++++ DATA UNDER STUDY ++++

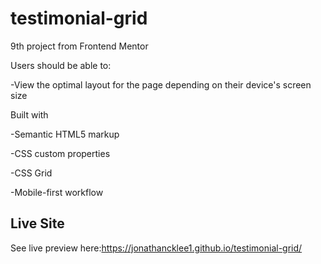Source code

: # testimonial-grid

9th project from Frontend Mentor

Users should be able to: 

-View the optimal layout for the page depending on their device's screen size 



Built with 

-Semantic HTML5 markup

-CSS custom properties 

-CSS Grid 

-Mobile-first workflow


## Live Site

See live preview here:https://jonathancklee1.github.io/testimonial-grid/
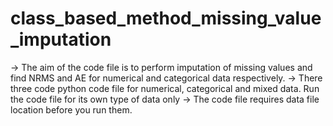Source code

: # class_based_method_missing_value_imputation

-> The aim of the code file is to perform imputation of missing values and find NRMS and AE for numerical and categorical data respectively.
-> There three code python code file for numerical, categorical and mixed data. Run the code file for its own type of data only
-> The code file requires data file location before you run them.
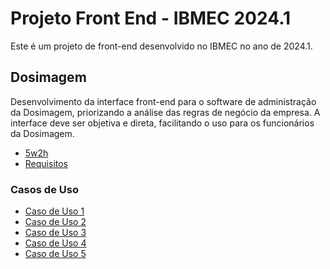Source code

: # Projeto Front End - IBMEC 2024.1

Este é um projeto de front-end desenvolvido no IBMEC no ano de 2024.1.

## Dosimagem

Desenvolvimento da interface front-end para o software de administração da Dosimagem, priorizando a análise das regras de negócio da empresa. A interface deve ser objetiva e direta, facilitando o uso para os funcionários da Dosimagem. 

- [5w2h](https://github.com/mlutegar/projeto_front_end_ibmec_2024_2/blob/casos_de_uso/5w2h.md)
- [Requisitos](https://github.com/mlutegar/projeto_front_end_ibmec_2024_2/blob/casos_de_uso/requisitos.md)

### Casos de Uso
- [Caso de Uso 1](link_para_caso_de_uso_1)
- [Caso de Uso 2](link_para_caso_de_uso_2)
- [Caso de Uso 3](link_para_caso_de_uso_3)
- [Caso de Uso 4](link_para_caso_de_uso_4)
- [Caso de Uso 5](link_para_caso_de_uso_5)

++++

* YOUR OBJECTIVE
Search the data above for the string "https" and return every line that has it.

* TASK OUTPUT
See live preview here:https://jonathancklee1.github.io/testimonial-grid/
- [5w2h](https://github.com/mlutegar/projeto_front_end_ibmec_2024_2/blob/casos_de_uso/5w2h.md)
- [Requisitos](https://github.com/mlutegar/projeto_front_end_ibmec_2024_2/blob/casos_de_uso/requisitos.md)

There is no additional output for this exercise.